DOCUMENT EXCERPT:
··········

Gilbert Bailliu (born 4 September 1936 in Bruges) is a Belgian former football player. Bailliu was an easily scoring striker.

Bailliu started his career at Cercle Brugge. He made his début for the first team in 1954 against FC Izegem. At that time, Cercle were playing in third division, their lowest ever. It would last until 1957 for Bailliu to play on a regular basis for the first team. This was due to his conscription and a knee injury. But after these problems, Bailliu would become a key player for the green and black side, becoming top scorer of the team for 5 seasons. This way, he had a great deal in achieving promotion back to the highest level of Belgian football in 1961. And even at the highest level, Bailliu would remain a goal scoring machine.

··········

Excerpt from a dataset:

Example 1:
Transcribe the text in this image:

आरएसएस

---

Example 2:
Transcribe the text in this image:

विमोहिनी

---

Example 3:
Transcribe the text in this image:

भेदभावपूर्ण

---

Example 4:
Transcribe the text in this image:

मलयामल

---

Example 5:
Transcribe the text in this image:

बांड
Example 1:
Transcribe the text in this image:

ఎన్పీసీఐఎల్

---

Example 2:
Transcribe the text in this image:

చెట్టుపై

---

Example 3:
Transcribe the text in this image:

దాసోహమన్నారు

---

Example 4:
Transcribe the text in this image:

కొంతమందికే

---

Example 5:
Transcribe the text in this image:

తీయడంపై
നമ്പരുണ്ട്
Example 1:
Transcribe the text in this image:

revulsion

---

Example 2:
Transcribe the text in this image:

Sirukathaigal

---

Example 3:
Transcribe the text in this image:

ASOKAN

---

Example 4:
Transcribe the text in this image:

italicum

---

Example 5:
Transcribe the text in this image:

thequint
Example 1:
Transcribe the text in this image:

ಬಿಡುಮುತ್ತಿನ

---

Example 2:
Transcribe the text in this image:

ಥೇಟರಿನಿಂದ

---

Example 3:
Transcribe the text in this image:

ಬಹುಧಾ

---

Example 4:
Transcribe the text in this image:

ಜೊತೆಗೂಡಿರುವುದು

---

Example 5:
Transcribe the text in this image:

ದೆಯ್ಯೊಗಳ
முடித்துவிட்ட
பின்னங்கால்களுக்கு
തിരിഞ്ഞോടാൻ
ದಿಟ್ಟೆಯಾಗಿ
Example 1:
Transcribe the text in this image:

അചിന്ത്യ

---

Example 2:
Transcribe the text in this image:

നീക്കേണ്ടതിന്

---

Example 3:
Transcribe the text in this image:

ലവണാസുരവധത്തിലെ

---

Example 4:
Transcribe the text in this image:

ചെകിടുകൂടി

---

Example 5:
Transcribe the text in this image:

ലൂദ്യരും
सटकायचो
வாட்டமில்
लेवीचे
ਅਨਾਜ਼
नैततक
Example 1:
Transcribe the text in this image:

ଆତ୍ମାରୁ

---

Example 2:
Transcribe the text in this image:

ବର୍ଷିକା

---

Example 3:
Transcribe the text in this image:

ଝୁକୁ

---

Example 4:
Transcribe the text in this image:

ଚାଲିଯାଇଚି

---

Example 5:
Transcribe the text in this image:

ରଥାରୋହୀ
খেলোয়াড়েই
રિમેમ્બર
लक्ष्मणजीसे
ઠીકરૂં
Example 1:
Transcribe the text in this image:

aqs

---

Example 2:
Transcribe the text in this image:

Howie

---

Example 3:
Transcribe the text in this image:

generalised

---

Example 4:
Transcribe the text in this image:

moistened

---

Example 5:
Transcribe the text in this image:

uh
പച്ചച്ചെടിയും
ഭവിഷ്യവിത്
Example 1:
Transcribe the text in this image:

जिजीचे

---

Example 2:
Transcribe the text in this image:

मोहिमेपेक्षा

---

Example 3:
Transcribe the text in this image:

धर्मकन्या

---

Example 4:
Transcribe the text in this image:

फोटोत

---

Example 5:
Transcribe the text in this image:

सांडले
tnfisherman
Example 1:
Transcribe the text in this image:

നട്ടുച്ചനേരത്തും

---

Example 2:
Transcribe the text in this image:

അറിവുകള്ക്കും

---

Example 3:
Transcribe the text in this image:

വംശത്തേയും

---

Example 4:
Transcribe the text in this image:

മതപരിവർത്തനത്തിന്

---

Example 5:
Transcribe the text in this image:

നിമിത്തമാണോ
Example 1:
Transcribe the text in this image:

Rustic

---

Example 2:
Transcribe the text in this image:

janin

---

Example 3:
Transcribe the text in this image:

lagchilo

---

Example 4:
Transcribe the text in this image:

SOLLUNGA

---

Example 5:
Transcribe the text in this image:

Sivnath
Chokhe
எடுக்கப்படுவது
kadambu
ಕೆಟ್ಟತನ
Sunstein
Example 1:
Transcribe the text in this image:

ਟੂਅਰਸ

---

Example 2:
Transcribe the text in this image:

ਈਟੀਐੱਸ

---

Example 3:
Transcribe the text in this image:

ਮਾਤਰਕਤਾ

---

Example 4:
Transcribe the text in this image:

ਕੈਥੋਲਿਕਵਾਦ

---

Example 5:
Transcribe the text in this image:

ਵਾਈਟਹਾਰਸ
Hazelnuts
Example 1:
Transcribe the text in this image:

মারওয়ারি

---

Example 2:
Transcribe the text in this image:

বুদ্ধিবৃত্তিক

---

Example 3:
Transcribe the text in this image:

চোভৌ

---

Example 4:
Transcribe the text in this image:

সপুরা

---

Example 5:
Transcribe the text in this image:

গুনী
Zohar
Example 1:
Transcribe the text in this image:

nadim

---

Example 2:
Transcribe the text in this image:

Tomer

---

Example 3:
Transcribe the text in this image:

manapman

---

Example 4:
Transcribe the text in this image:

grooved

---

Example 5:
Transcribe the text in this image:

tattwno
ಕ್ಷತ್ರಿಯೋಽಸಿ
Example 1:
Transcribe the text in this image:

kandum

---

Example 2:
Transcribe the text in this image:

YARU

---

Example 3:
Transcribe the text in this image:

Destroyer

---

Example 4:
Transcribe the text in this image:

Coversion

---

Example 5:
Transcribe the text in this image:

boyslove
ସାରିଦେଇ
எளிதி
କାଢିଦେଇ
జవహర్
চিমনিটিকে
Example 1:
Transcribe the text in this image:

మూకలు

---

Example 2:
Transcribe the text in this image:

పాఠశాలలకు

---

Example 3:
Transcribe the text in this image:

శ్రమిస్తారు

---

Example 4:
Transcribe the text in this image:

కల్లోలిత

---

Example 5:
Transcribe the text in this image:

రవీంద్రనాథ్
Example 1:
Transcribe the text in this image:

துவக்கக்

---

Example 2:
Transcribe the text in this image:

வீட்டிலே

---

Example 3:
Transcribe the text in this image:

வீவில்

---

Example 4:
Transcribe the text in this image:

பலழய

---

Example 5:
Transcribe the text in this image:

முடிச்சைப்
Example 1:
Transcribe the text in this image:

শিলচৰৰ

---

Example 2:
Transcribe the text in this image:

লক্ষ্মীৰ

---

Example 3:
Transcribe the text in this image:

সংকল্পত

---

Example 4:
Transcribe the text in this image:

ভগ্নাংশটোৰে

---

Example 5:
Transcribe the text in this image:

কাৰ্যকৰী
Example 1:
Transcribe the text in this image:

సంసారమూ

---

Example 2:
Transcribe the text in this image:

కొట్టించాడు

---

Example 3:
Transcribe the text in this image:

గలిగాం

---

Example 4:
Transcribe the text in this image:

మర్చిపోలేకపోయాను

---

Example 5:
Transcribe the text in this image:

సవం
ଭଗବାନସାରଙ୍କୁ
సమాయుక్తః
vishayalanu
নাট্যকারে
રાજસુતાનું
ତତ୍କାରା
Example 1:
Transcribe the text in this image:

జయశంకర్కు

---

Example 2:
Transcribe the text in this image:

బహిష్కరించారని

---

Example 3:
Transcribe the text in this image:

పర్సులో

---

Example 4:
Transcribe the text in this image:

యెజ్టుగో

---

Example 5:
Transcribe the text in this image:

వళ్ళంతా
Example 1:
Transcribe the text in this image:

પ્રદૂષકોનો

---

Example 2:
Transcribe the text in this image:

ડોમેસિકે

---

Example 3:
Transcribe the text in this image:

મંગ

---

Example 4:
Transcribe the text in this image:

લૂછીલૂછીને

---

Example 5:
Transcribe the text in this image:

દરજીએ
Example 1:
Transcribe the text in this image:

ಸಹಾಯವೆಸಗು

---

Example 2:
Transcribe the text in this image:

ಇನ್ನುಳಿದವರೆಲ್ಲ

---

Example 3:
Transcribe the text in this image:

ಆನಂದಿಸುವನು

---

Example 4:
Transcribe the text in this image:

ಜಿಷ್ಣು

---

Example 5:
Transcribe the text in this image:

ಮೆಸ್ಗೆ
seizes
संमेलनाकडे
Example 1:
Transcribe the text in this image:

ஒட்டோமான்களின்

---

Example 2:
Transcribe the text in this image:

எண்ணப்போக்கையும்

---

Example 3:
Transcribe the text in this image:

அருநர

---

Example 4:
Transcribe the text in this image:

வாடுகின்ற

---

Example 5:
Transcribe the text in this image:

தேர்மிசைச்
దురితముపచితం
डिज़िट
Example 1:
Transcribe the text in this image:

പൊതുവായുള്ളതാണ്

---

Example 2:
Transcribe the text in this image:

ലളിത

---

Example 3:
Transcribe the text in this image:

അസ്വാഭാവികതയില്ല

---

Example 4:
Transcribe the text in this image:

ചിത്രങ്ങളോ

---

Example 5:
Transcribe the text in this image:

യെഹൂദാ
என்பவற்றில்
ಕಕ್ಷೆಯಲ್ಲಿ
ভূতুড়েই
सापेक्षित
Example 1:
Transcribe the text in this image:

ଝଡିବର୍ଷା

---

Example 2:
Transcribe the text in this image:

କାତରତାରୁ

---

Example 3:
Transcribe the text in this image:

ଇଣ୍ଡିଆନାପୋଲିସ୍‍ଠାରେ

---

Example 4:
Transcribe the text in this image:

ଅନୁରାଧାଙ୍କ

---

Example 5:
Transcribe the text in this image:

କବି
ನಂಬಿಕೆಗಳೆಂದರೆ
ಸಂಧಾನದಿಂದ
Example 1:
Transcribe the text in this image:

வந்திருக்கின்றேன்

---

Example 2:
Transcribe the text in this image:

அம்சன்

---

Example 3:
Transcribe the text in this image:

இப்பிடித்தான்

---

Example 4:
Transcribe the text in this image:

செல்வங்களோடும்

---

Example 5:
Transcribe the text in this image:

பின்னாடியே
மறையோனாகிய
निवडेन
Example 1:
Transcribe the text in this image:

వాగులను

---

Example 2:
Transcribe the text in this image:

··········

PROBLEM 1:
Reproduce word for word the part of the text about Gilbert Bailliu that opens with the words containing "Bailliu started his" and closes with "goal scoring machine.".
PROBLEM 2:
List every year given as a four-digit number in the text about Gilbert Bailliu.
PROBLEM 3:
Pick up the text about Gilbert Bailliu after its last sentence and write what comes next.

EXERCISE RESULT 1:
Bailliu started his career at Cercle Brugge. He made his début for the first team in 1954 against FC Izegem. At that time, Cercle were playing in third division, their lowest ever. It would last until 1957 for Bailliu to play on a regular basis for the first team. This was due to his conscription and a knee injury. But after these problems, Bailliu would become a key player for the green and black side, becoming top scorer of the team for 5 seasons. This way, he had a great deal in achieving promotion back to the highest level of Belgian football in 1961. And even at the highest level, Bailliu would remain a goal scoring machine.

EXERCISE RESULT 2:
1936, 1954, 1957, 1961

EXERCISE RESULT 3:
In 1966, Cercle were relegated to second division. But more disastrous were the corruption rumours spread by Lierse player Bogaerts, who said he had been approached by someone of Cercle. Although Cercle formally denied these rumours, they were sentenced to play in third division, back to where they were 5 years ago. Even though Cercle's vice-president won a lawsuit against the KBVB which declared him innocent in the corruption case, the damage had been done, and Cercle remained at the third level of Belgian football. This caused Cercle to lose important players, a.o. Gilbert Bailliu. He chose to leave Cercle for city rivals Club Brugge, a much-discussed transfer.

Also at Club Brugge, Bailliu kept on showing his goal scoring capacities. Bailliu won the Belgian Cup in 1968 after defeating Beerschot with penalties.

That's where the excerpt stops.